Rafaella

771 84 14
                                    

Seja lá qual for o bicho esquisito que mordeu Bianca quando eu estava lá fora com meu pai, o efeito da picada passa quando chegamos à sobremesa: uma deliciosa torta de frutas vermelhas locais com sorvete de creme. Como duas fatias e não me sinto nem remotamente culpada.
Quando terminamos de lavar a louça e meus pais vão para a cama, estou contente como não me sinto há um bom tempo.

“Quer montar um quebra-cabeça?”,
pergunto.

Bianca solta um grunhido. “Você e seus quebra-cabeças. Que tal uma caminhada na praia?”

Olho lá para fora com uma expressão de ceticismo.

“Uma caminhada na praia totalmente escura à beira de um mar bravo no meio da chuva em um frio de matar?”, pergunto.

Ela sorri. “Sim. Exatamente isso.”

“Eu topo.”

Cinco minutos depois, estamos cobertas dos pés à cabeça — eu com o moletom da faculdade que roubei de Bianca, ela com sua camisa de flanela. Percorremos a curta distância até a praia. Por sorte a chuva parece ter dado lugar a um sereno gelado.
Não está tão frio quanto eu esperava. Como nada me deixa mais irritada que areia nos sapatos, tiro os tênis e as meias e deixo em cima de uma pedra grande e inconfundível para poder encontrar depois. Bianca faz o mesmo, e ambas dobramos a calça até o meio da panturrilha. Sinto a areia gelada sob os pés, mas de um jeito gostoso.

Sempre adorei as viagens em família para Cannon Beach. É um dos lugares mais bonitos do mundo, com ondas bravas, areia fofa e o rochedo Haystack pairando sobre a praia. A alta temporada pode ser no verão, com fogueiras na praia, sorvete de casquinha e o sol brilhando no céu, mas sempre gostei mais de vir no inverno. Poucas coisas são melhores do que ficar encolhidinha debaixo das cobertas com um bom livro enquanto chove forte lá fora, ou então assar marshmallows na lareira. Além de montar quebra-cabeças, claro. Mas a melhor parte é ter a praia só para você. Bom. Para você e sua melhor amiga, no caso.

Bianca parece ser da mesma opinião, porque respira fundo. Quase consigo senti-la relaxar enquanto caminha ao meu lado. A maré está baixa, o que faz a faixa de areia parecer infinita.
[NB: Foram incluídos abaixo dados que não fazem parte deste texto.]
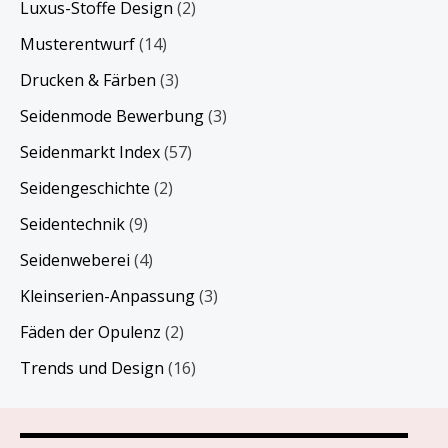
Luxus-Stoffe Design
(2)
Musterentwurf
(14)
Drucken & Färben
(3)
Seidenmode Bewerbung
(3)
Seidenmarkt Index
(57)
Seidengeschichte
(2)
Seidentechnik
(9)
Seidenweberei
(4)
Kleinserien-Anpassung
(3)
Fäden der Opulenz
(2)
Trends und Design
(16)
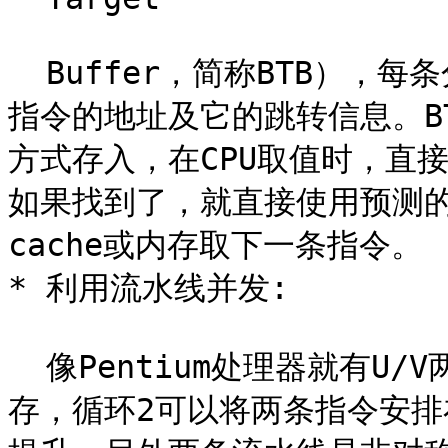
  Buffer，简称BTB），每条分支指令执行后，都会BTB都会记录
指令的地址及它的跳转信息。BT
方式存入，在CPU取值时，直接
如果找到了，就直接使用预测
cache或内存取下一条指令。

* 利用流水线并发:

  像Pentium处理器就有U/V两条流水，并且可以独自独立读写缓
存，循环2可以将两条指令安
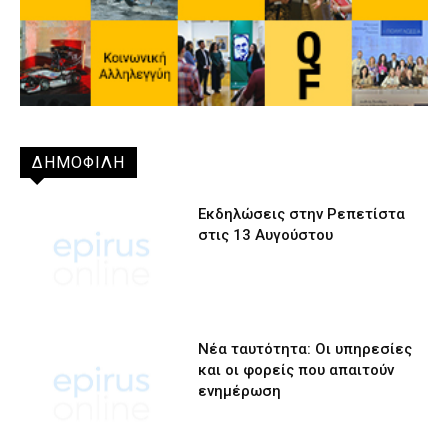
ΔΗΜΟΦΙΛΗ
Εκδηλώσεις στην Ρεπετίστα
στις 13 Αυγούστου
Νέα ταυτότητα: Οι υπηρεσίες
και οι φορείς που απαιτούν
ενημέρωση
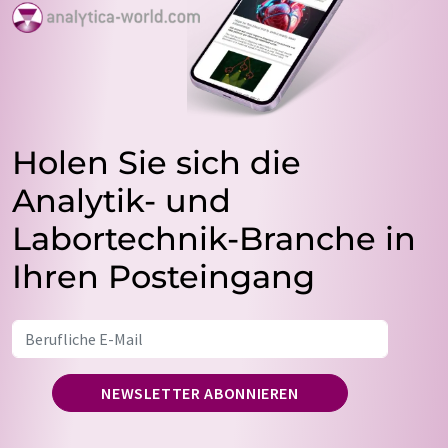
Holen Sie sich die
Analytik- und
Labortechnik-Branche in
Ihren Posteingang
NEWSLETTER ABONNIEREN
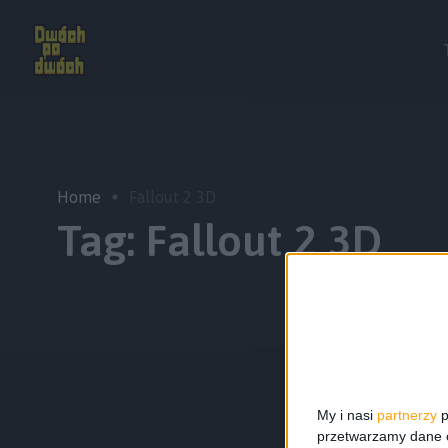
Home
Fallout 2 3D
Tag:
Fallout 2 3D
My i nasi
partnerzy
p
przetwarzamy dane os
Em uma concordância silenciosa, viramos para a esquerda, embora o lado não faça diferença. Nossa intenção não é chegar a lugar nenhum.

Caminhamos em silêncio por vários minutos antes que eu puxe conversa. “Então, o que foi que minha mãe falou que deixou você assustada?”, pergunto.

Ela fica em silêncio por um instante, acho que tentando decidir se me conta ou não. Ou
quanto me conta.

“Sua mãe está preocupada com você”, ela diz por fim.

Viro para ela, surpresa. “Sério? E eu achando que vinha novidade quente por aí…”

Bianca não faz uma piadinha em resposta, como eu esperava. Só enfia a mão nos bolsos e olha para o céu por um momento. “Ela acha que você não está lidando bem com o término.”

Abro a boca para responder, mas fecho em seguida. É um desdobramento que não esperava. Na maior parte do tempo, sinto que estou na mesma sintonia que minha mãe, mas essa revelação me pega desprevenida.

“Ela falou isso mesmo?”

Bianca encolhe os ombros. “Veio com um papo sobre sentimentos reprimidos e blá-blá-blá.”

Enfio as mãos nos bolsos e reflito. Sinceramente, quase não penso em Bruna. Ou sobre o término. Mas sendo bem sincera mesmo… acho que me proíbo de fazer isso.
Quando alguma coisa me faz lembrar de Bruna, logo penso em como me senti mal ao levar um pé na bunda, e meu cérebro meio que muda de assunto, por ser doloroso demais.